Pagi yang cerah, Satria dan Nijah keluar dari kamar bersamaan. Mereka tampak segar, karena sudah mandi dan wangi. Satria duduk di ruang makan, sedangkan Nijah langsung pergi ke dapur.

Tanpa berkata apapun dia membantu bibik membuat minuman kesukaan keluarga.

“Nyonya, biar saya saja,” kata bibik.

Nijah mendekati bibik dan mencubit lengannya.

“Bibik, bukankah Bibik adalah ibuku? Mengapa bibik memanggil aku nyonya?”

“Ya ampun nyonya, saya ….”

“Bibik, aku nggak mau ya, aku nangis deh kalau Bibik begitu. Panggil aku Nijah, seperti biasa.”

“Bagaimana nanti kalau tuan atau nyonya sepuh mendengarnya, pasti bibik akan kena marah.”

“Tidak akan ada yang memarahi Bibik ya, percayalah. Sudah, tinggalkan saja, biar saya yang membuat minuman ini.”

Bibik tersenyum haru. Nyonya muda yang baik hati ini sungguh sangat mulia hatinya, masih mau menganggap pembantu sebagai ibunya. Kemudian ia melanjutkan membenahi perkakas yang kemarin dipergunakan untuk menjamu tamu. Walau tidak seberapa, tapi tetap saja membuat bibik sibuk, karena harus mengembalikan semua perkakas ke gudang.
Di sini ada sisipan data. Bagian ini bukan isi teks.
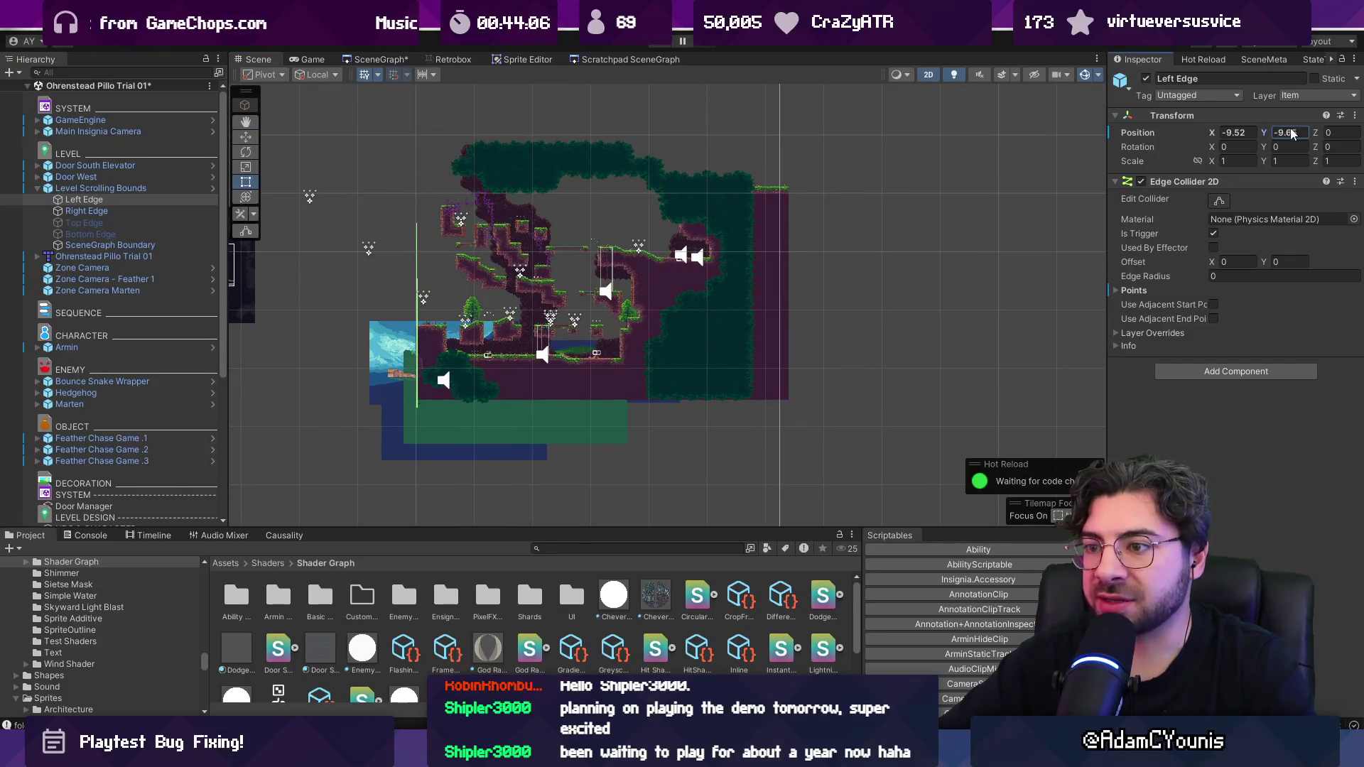
pyautogui.moveTo(1309, 133); pyautogui.dragTo(1318, 131)
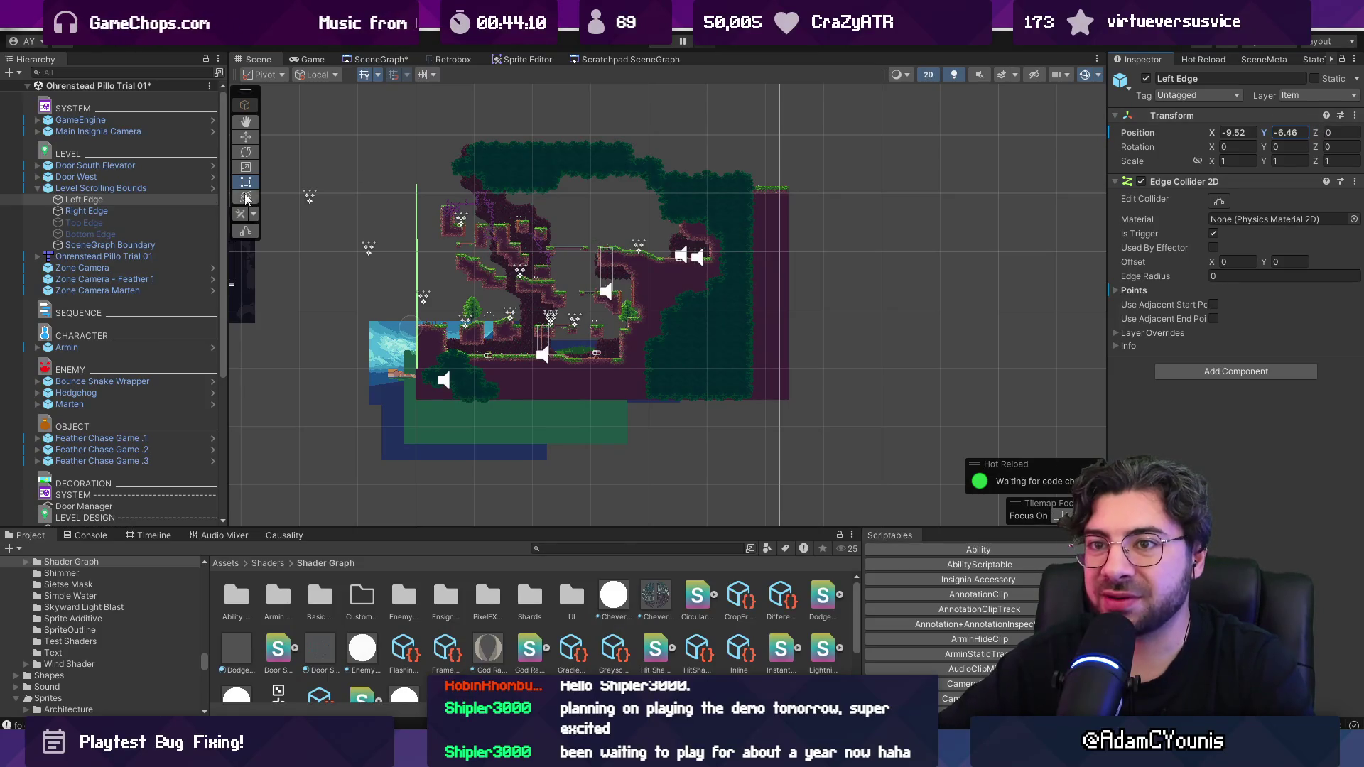
pyautogui.press('Left')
“Setelah menyajikan minuman ini, saya akan bantu Bibik,” katanya sambil mengangkat baki berisi minuman, yang kemudian disajikannya ke ruang makan.

Satria menerima gelas minumnya dan tersenyum manis. Ia pegang tangan Nijah yang hanya meletakkan gelas, kemudian ingin berlalu.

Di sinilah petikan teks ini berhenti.